── PASSAGE PROVIDED ──
Having gained this experience I would NEVER thread the muzzle of a target rifle for a muzzle brake or a tuner or what ever. When you thread the bbl you will make the bore larger in that area. The crown is the last chance you have to send the bullet on an accurate path. The last thing you want is for the muzzle to be larger than the rest of the bore. For a top shooting rimfire you actually want some choke leading up to the muzzle.

The other thing I would never do is take a straight blank and turn it to some sort of taper [ well maybe a reverse taper, common in rimfire BR ]. The bore in this case would be tightest at the chamber and loosest at the muzzle.


----------



## ScottD (Nov 18, 2009)

Ray,

I have thought about this too.  What about threading the last inch - but also cutting an inch long false muzzle(recessed crown)

do you think that would solve both problems?

I have also wondered about my tuner - the way it tightens on the barrel is only in one direction - i always wondered if it was enough tension to deform the bore - out of round.

I guess its a mute point - this barrel has 2500 rounds on it - and  a threaded muzzle  - still it just shot its best(and my best agg ever)   .1956 AGG.  Funny part is that this barrel would have been replaced before this match if my barrel guy was in good health - with 2500 rounds, I had assumed it was toast.  Next barrel - no tuner.


----------



## rayjay (Nov 18, 2009)

On the rimfires we barely tighten the clamps because of bore distortion. I actually think that having some weight out at the end of the bbl helps them shoot better even if it's not adjustable. On the Metal Mayhem with the Hal Drake tuner I was going to leave it off to make weight but the gun seemed to shoot better with it on even though it probably wasn't dialed in.

My rimfires definitely shoot better with the tuner even before you start the final adjustments to get the last of the vertical out.

Sporter class RB BR rifles have bbls with an integral 'knob' on the end. Just a section of the blank left a much larger dia than the rest of the bbl. A good sporter will shoot right with a good unlimited rifle.


----------



## Cknerr (Nov 18, 2009)

With the bulges running down the barrel, harmonics and then the bullet, how much do you think they are upsetting the type of balancer you guys are using? 

If you made the whole thing out of something like sintered bronze - it is a little spongy/springy, think that would help or hinder? You could screw it on very tight - maybe sweat part of it?

Anyone looked into attaching a tuner the same way a keyless sheave is attached to a shaft? Might be able to get a pretty solid assembly that way.

Chris 


Chris


----------



## ScottD (Nov 18, 2009)

i think with the violence incured, a tuner has to be pretty well attached.

I'm not smart enough to figure out how - i'll leave that up to you guys.  But if you come up with an idea, let me know....i agree with what Ray says - the extra weight out past the muzzle is a help, even if not tuned.

but if i can tune using powder - i'll keep the extra barrel length and lose the tuner.

This last match i took a different approach than normal-----

since the barrel was already toast - i decided to lap the crown with 1200 paste and a hardened 1/2" ball chucked in a drill.
───
── SUPPLIED INFORMATION ──
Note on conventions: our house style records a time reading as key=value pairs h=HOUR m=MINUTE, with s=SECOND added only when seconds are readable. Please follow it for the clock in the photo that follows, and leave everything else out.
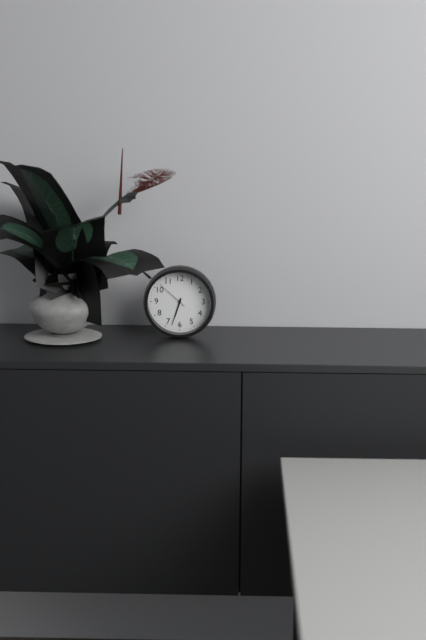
───
### JOBS
**a.** List each distinct username that appears in the post headings of the forum thread, giving each name once.
**b.** Reproduce the forum thread's text between "Sporter class RB" and "assembly that way.", inclusive, replacing "sheave" with "pulley".

### SOLUTIONS TO THE TASKS
**a.** ScottD, rayjay, Cknerr

**b.**
Sporter class RB BR rifles have bbls with an integral 'knob' on the end. Just a section of the blank left a much larger dia than the rest of the bbl. A good sporter will shoot right with a good unlimited rifle.


----------



## Cknerr (Nov 18, 2009)

With the bulges running down the barrel, harmonics and then the bullet, how much do you think they are upsetting the type of balancer you guys are using? 

If you made the whole thing out of something like sintered bronze - it is a little spongy/springy, think that would help or hinder? You could screw it on very tight - maybe sweat part of it?

Anyone looked into attaching a tuner the same way a keyless pulley is attached to a shaft? Might be able to get a pretty solid assembly that way.